Les Députés et les Sénateurs des Commission des finances et du budget des deux Chambres ont été sensibilisés à travers un atelier les 24 et 29 juin 2021, les enjeux de la rationalisation des dépenses fiscales.
La dépense fiscale tire sa source dans une Ordonnance du président de la République de 2008, à la suite de la crise sociale appelée grève de la faim du mois de février de la même année. On avait alors décidé de détaxer tous les produits de grande consommation comme le riz, le poisson congelé, le blé, le gaz domestique, afin de faciliter l'accès aux ménages les plus démunis à ces biens de première nécessité. C'était alors l'objectif principal pour lequel ces dépenses fiscales ont été octroyées. La dépense fiscale telle qu'expliquée par Modeste Mopa Fatoing, le directeur général des impôts, à l'occasion de l'atelier parlementaire organisé par le ministère des Finances, en vue de sensibiliser les Députés et les Sénateurs les 24 et 29 juin derniers, à Yaoundé, sur la rationalisation de cette dépense : " Au lieu de collecter l'intégralité des impôts et taxes sur toute la matière imposable, dans le cadre du budget de l'Etat et de procéder à une allocation de ce budget en fonction des priorités des autorités, c'est-à-dire la dépense, le législateur décide par anticipation de ne pas collecter ces impôts et taxes et de subventionner directement un certain nombre d'activité ".
Et pour être plus explicite, le directeur général des impôts, a illustré son propos par des chiffres, devant la Commission des finances et du budget des deux Chambres. " Les dépenses fiscales de l'exercice 2019, période de référence (...) se sont chiffrées à 584,7 milliards FCfa. Cela veut dire que l'Etat en 2019, a renoncé à prélever les impôts pour 584,7 milliards FCfa, en subventionnant directement un certain nombre de secteurs d'activités de biens et équipements. Sur ces 584,7 milliards FCfa, vous constaterez qu'ils représentent 25% de nos recettes fiscales non-pétrolières. Nos recettes fiscales non-pétrolières et les recettes collectées par la DGI, la DGT, les recettes non-fiscales se chiffrent à 2784,6 milliards FCfa. Donc, ces 584,7 milliards FCfa représentent également 2,6% de produit intérieur brut (PIB), qui lui, est évalué à 22962 milliards FCfa. Dans ces 584,7 milliards FCfa de dépenses fiscales, 45% sont consacrés aux biens de consommations courantes, c'est-à-dire le riz, le poisson congelé, le blé, le gaz domestique ", a-t-il détaillé.
Dès ce moment, la question peut de poser de savoir si en procédant ainsi, les ciblages sont bien faits et l'administration de la dépense fiscale est au final efficace.
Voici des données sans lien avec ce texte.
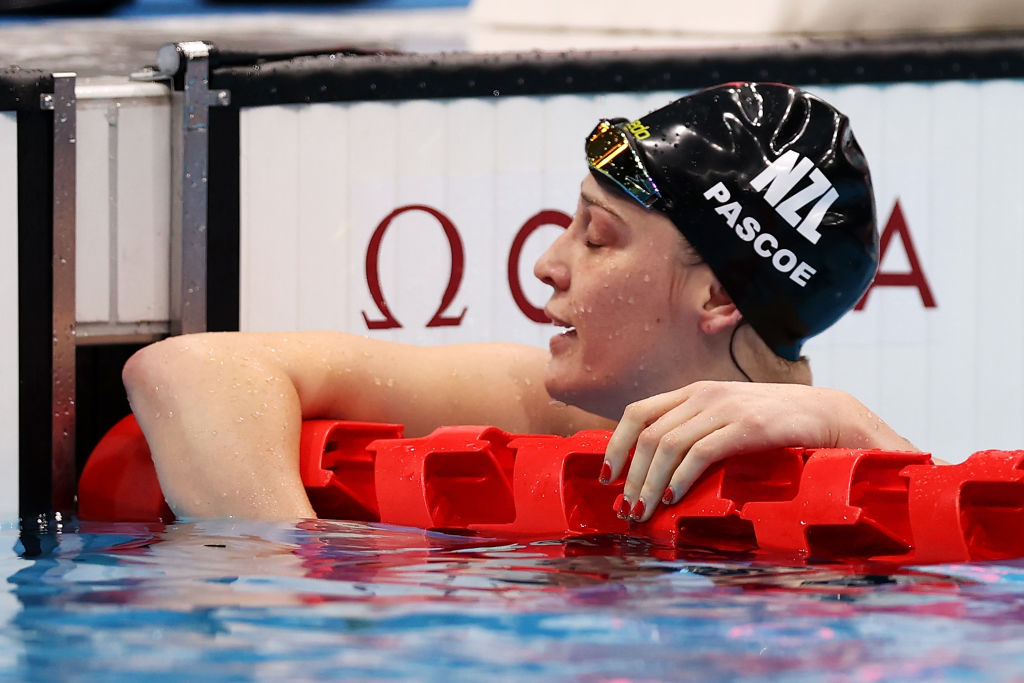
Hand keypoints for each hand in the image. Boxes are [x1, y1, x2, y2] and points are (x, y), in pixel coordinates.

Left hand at [601, 381, 916, 521]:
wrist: (828, 414)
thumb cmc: (774, 424)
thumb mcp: (726, 418)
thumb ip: (694, 430)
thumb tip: (656, 468)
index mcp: (693, 392)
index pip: (637, 412)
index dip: (616, 445)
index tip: (606, 477)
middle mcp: (703, 395)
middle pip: (648, 434)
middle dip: (631, 475)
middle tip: (626, 508)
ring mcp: (725, 408)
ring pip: (668, 445)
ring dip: (650, 483)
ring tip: (644, 511)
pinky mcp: (747, 426)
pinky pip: (700, 452)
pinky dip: (681, 477)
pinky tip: (673, 498)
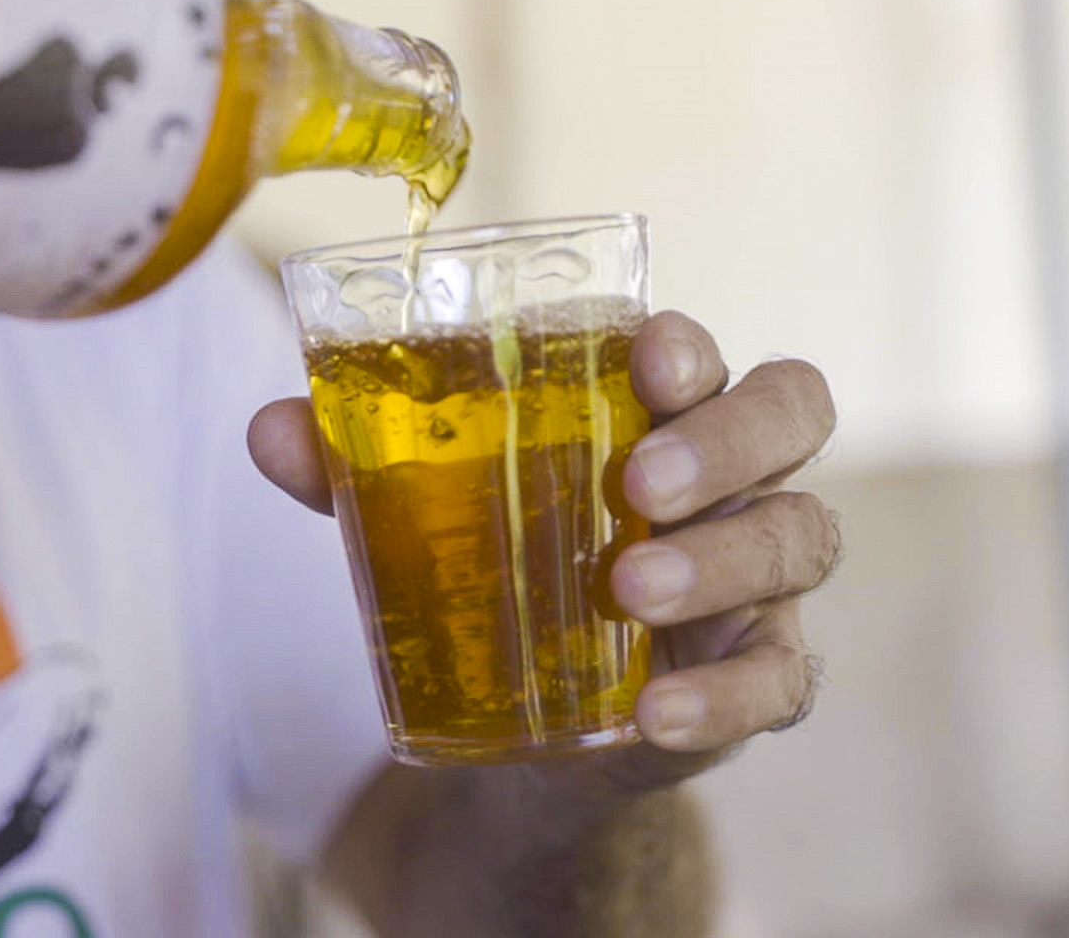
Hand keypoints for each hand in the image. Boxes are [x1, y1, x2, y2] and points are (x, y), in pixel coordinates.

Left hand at [248, 310, 839, 794]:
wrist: (538, 721)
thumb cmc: (501, 567)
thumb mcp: (427, 514)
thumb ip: (356, 469)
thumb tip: (270, 429)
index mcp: (660, 411)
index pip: (707, 352)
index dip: (690, 346)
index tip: (647, 354)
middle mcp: (732, 478)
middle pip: (791, 414)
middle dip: (726, 437)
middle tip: (641, 478)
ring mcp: (760, 577)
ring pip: (798, 537)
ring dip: (720, 559)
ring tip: (631, 587)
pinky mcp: (759, 674)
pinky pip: (782, 682)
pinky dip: (724, 697)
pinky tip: (659, 714)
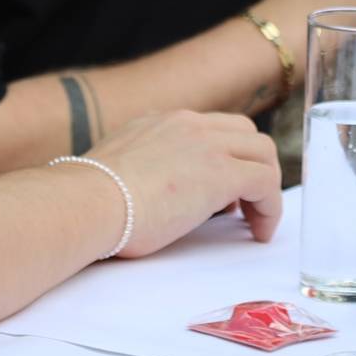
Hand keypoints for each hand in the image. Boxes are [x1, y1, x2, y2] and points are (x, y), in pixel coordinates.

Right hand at [84, 110, 284, 257]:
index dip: (226, 157)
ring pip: (263, 153)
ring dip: (265, 187)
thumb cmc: (89, 202)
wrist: (86, 202)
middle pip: (246, 134)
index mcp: (161, 123)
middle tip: (243, 206)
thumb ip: (141, 172)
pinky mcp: (222, 173)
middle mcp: (188, 124)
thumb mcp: (117, 172)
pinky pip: (265, 182)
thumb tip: (151, 195)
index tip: (222, 193)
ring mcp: (207, 144)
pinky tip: (259, 232)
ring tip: (255, 222)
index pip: (212, 129)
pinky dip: (270, 207)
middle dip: (252, 166)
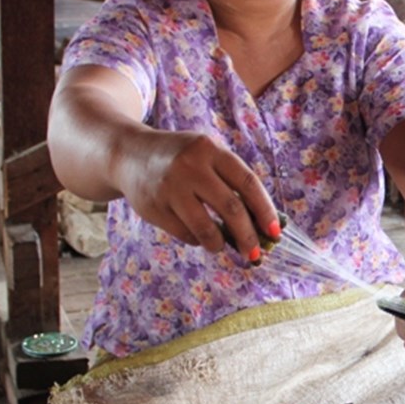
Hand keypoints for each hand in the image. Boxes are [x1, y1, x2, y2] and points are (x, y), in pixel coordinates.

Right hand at [115, 130, 278, 259]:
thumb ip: (232, 181)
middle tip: (254, 253)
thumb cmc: (181, 159)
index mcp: (210, 150)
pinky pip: (185, 234)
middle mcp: (190, 166)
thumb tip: (264, 222)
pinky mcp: (153, 207)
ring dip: (219, 244)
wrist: (129, 155)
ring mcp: (170, 187)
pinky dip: (196, 240)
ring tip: (221, 246)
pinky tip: (197, 235)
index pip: (248, 183)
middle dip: (247, 236)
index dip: (265, 210)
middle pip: (231, 209)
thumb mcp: (206, 156)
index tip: (275, 232)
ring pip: (206, 228)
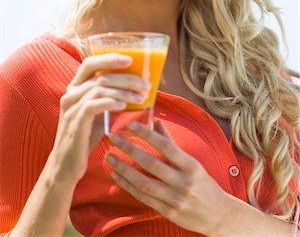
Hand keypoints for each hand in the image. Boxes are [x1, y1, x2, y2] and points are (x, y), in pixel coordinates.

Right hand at [51, 53, 150, 184]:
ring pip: (99, 89)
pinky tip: (123, 105)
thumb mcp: (99, 113)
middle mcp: (70, 94)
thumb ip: (111, 99)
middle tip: (145, 84)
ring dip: (123, 91)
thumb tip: (139, 89)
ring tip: (140, 97)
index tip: (130, 59)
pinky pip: (92, 106)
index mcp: (75, 87)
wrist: (67, 165)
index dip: (109, 58)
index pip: (90, 64)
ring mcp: (70, 107)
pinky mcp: (74, 122)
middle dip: (126, 78)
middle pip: (100, 76)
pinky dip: (110, 102)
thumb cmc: (86, 136)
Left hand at [106, 120, 227, 235]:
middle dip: (129, 149)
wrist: (218, 216)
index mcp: (191, 166)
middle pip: (151, 164)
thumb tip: (156, 122)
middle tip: (113, 138)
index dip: (148, 135)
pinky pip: (143, 198)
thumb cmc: (203, 183)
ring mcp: (174, 199)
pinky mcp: (167, 212)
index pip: (166, 147)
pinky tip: (116, 176)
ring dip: (123, 169)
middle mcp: (183, 182)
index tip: (131, 125)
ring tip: (110, 157)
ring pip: (143, 183)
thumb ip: (172, 143)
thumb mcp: (192, 162)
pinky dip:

Les conclusions issues de l'enquête sur la consommation des ménages de 2014, renchérit Modeste Mopa Fatoing dans son exposé devant les parlementaires, montrent que ces exonérations profitent seulement aux ménages riches à hauteur de 46,8% ; contre seulement 4,6% aux ménages pauvres, parce que le bénéfice de la dépense fiscale, comme l'a démontré le directeur général de l'Institut national des statistiques, Joseph Tedou, lui aussi intervenant au cours de ces ateliers, tout comme Fongod Edwin Nuvaga, des douanes, est fonction du pouvoir d'achat, donc, du niveau de consommation et non de la taille du revenu. Il apparaît de façon évidente que l'objectif de la dépense fiscale de départ, quelques années plus tard, n'est plus le même, et fait plutôt perdre des recettes à l'Etat. D'où l'importance de changer de paradigme. Les parlementaires des deux Chambres, meilleurs vecteurs du message aux populations, ont été en phase après les exposés et les débats qui s'en ont suivi sur le fait de rendre la dépense fiscale plus efficace.